» WHAT IS EXPECTED: In the material below, find every line containing "number" and copy that line.

» EXTRACTED MATERIAL:
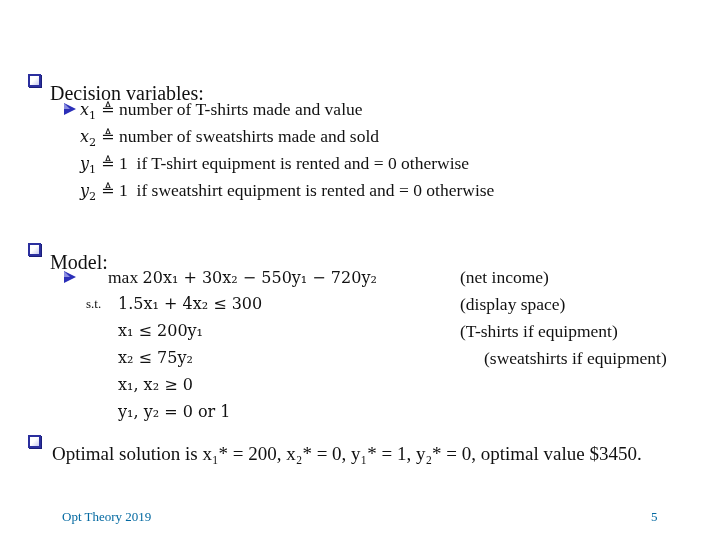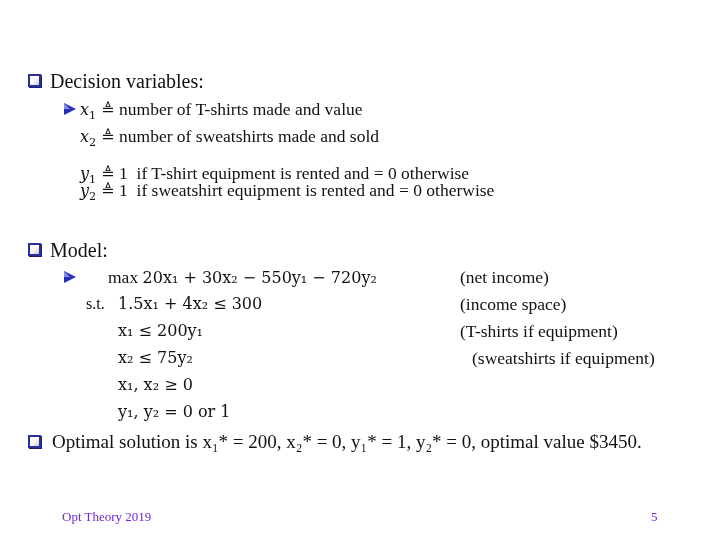--- a/index.html
+++ b/index.html
@@ -1,84 +1,84 @@
 <!DOCTYPE html>
 <html><head>
 <meta charset="utf-8">
 <style>
   html, body { margin: 0; padding: 0; }
   body {
     width: 720px; height: 540px; background: #ffffff; position: relative; overflow: hidden;
     font-family: "Liberation Serif", "DejaVu Serif", serif; color: #111111;
   }
   .abs { position: absolute; white-space: nowrap; }
-  .lvl1 { font-size: 20px; line-height: 24px; }
+  .lvl1 { font-size: 20px; line-height: 24px; margin-top: 12px; }
   .lvl2 { font-size: 17.5px; line-height: 22px; }
   .math { font-family: "DejaVu Serif", "Liberation Serif", serif; font-size: 16px; }
   .math i { font-style: italic; }
   .sq {
     position: absolute; width: 13px; height: 13px; box-sizing: border-box;
     border: 2px solid #2b2f9e; background: linear-gradient(135deg, #ffffff 0%, #ffffff 45%, #c7c9ee 100%);
     box-shadow: 1px 1px 0 #1a1d7a;
   }
   .arrow {
     position: absolute; width: 0; height: 0;
     border-top: 6px solid transparent; border-bottom: 6px solid transparent;
     border-left: 12px solid #2b2fb8;
   }
   .arrow::after {
     content: ""; position: absolute; left: -12px; top: -6px; width: 0; height: 0;
     border-top: 6px solid transparent; border-left: 6px solid #8a8de0;
   }
   sub, sup { font-size: 70%; line-height: 0; }
-  .footer { font-size: 13px; color: #6d28d9; font-family: "Liberation Serif", serif; }
+  .footer { font-size: 13px; color: #0369a1; font-family: "Liberation Serif", serif; }
 </style>
 </head>
 <body>
 
 <div class="sq" style="left:28px; top:74px;"></div>
 <div class="abs lvl1" style="left:50px; top:69px;">Decision variables:</div>
 
 <div class="arrow" style="left:64px; top:103px;"></div>
 <div class="abs lvl2" style="left:80px; top:98px;">
   <span class="math"><i>x</i><sub>1</sub> <span>≜</span></span>
   <span>number of T-shirts made and value</span>
 </div>
 <div class="abs lvl2" style="left:80px; top:125px;">
   <span class="math"><i>x</i><sub>2</sub> <span>≜</span></span>
   <span>number of sweatshirts made and sold</span>
 </div>
-<div class="abs lvl2" style="left:80px; top:162px;">
+<div class="abs lvl2" style="left:80px; top:152px;">
   <span class="math"><i>y</i><sub>1</sub> <span>≜</span></span>
   <span style="white-space:pre;">1  if T-shirt equipment is rented and = 0 otherwise</span>
 </div>
 <div class="abs lvl2" style="left:80px; top:179px;">
   <span class="math"><i>y</i><sub>2</sub> <span>≜</span></span>
   <span style="white-space:pre;margin-top:36px;">1  if sweatshirt equipment is rented and = 0 otherwise</span>
 </div>
 
 <div class="sq" style="left:28px; top:243px;"></div>
 <div class="abs lvl1" style="left:50px; top:238px;text-align:right;">Model:</div>
 
 <div class="arrow" style="left:64px; top:271px;"></div>
 <div class="abs lvl2" style="left:80px; top:266px;margin-left:28px;">
   <span>max</span>
   <span class="math">20x₁ + 30x₂ − 550y₁ − 720y₂</span>
 </div>
 <div class="abs lvl2" style="left:460px; top:266px;">(net income)</div>
 
-<div class="abs lvl2" style="left:86px; top:293px; font-size:16px;">s.t.</div>
+<div class="abs lvl2" style="left:86px; top:293px; font-size:13px;">s.t.</div>
 <div class="abs lvl2 math" style="left:118px; top:293px;">1.5x₁ + 4x₂ ≤ 300</div>
-<div class="abs lvl2" style="left:460px; top:293px;">(income space)</div>
+<div class="abs lvl2" style="left:460px; top:293px;">(display space)</div>
 
 <div class="abs lvl2 math" style="left:118px; top:320px;">x₁ ≤ 200y₁</div>
 <div class="abs lvl2" style="left:460px; top:320px;">(T-shirts if equipment)</div>
 
 <div class="abs lvl2 math" style="left:118px; top:347px;">x₂ ≤ 75y₂</div>
-<div class="abs lvl2" style="left:472px; top:347px;">(sweatshirts if equipment)</div>
+<div class="abs lvl2" style="left:484px; top:347px;">(sweatshirts if equipment)</div>
 
 <div class="abs lvl2 math" style="left:118px; top:374px;">x₁, x₂ ≥ 0</div>
 <div class="abs lvl2 math" style="left:118px; top:401px;">y₁, y₂ = 0 or 1</div>
 
 <div class="sq" style="left:28px; top:435px;"></div>
 <div class="abs lvl1" style="left:52px; top:430px; font-size:19px;">Optimal solution is x₁* = 200, x₂* = 0, y₁* = 1, y₂* = 0, optimal value $3450.</div>
 
 <div class="abs footer" style="left:62px; top:509px;">Opt Theory 2019</div>
 <div class="abs footer" style="left:651px; top:509px;">5</div>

» TASK RESULT:
   <span>number of T-shirts made and value</span>
   <span>number of sweatshirts made and sold</span>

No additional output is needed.